Q: Do you use Options or Derivatives?


A: No. They’re used to either manage risk or gain leverage. We can do these
cheaper on our own than in the options market. We stayed away from CDS since we
didn’t get comfortable with the counterparty risk, you had to get 2 decisions right in
order to make money.

Q: Do you have any trouble borrowing?


A: We have a 70 year old partner who’s never allowed to retire since he does such a
great job finding the borrow. He monitors rebates and knows when a short squeeze
is coming or ending. It shows up as a change in the rebate.

Q: How can Short Sellers be flat in an up 30% market?
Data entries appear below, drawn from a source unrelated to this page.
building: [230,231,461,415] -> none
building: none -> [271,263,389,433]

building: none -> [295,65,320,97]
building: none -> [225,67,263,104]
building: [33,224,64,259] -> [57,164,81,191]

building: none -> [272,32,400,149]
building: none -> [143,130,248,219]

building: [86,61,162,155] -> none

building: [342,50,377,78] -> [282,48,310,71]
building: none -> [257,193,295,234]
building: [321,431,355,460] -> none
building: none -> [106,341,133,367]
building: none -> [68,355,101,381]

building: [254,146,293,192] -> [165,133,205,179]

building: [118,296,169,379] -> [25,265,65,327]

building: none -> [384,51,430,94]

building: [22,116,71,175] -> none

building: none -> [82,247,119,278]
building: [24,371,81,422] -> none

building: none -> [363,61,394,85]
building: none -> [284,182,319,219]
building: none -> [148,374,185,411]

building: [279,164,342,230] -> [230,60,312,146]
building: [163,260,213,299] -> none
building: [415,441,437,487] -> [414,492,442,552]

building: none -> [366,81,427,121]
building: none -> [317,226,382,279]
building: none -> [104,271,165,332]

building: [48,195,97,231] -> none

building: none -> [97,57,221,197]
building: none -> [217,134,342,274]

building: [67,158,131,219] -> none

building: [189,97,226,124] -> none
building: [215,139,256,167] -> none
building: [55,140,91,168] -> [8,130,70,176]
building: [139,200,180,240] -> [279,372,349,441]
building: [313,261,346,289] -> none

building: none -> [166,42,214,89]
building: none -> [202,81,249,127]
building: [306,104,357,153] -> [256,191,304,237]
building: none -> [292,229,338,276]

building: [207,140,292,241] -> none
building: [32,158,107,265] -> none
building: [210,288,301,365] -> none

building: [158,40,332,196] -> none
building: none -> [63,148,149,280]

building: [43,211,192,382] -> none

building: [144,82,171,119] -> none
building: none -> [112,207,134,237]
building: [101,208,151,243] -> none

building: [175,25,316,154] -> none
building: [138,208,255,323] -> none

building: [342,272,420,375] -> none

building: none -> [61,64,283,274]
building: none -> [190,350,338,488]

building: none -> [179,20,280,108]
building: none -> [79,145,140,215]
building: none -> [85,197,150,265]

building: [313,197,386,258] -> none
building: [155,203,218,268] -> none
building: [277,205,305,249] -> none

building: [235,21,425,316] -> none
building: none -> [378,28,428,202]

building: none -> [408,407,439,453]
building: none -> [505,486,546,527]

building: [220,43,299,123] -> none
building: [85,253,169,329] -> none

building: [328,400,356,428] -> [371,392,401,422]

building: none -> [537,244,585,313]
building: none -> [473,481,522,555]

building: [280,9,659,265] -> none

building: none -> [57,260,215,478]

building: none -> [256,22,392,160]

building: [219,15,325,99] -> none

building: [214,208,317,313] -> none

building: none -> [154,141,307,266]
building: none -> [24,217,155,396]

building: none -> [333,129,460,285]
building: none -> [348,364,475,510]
A: It depends on the breadth of the 30%. In 1999 only 2 sectors went up, so it was
easy to find stocks that went down. Conversely, if you weren’t long tech you did fine
in 2001/2002. So a Narrow advance is fine, a broad advance is not.

Q: Thoughts on Regulation?
A: I am the head of the Coalition of Private Investment Companies and we’ve been
calling for registration since 04/05. Back then Washington did not understand the
industry, they still don’t, but they really didn’t then. HFs didn’t take any money from
the government, so it’s a little easier for them to hear our side now. I believe the
short selling in financials in 08 were by other financial institutions who were hedging
their counterparty risk.

Q: How to short China?


A: Obvious is the land development companies and I’ll let you figure out which ones.
But we also short the derivative plays. There was a dramatic increase in
commodities, specifically Iron Ore, in 2005. It went from $30-$40 up to $160. I
expect that will mean revert when China stops building.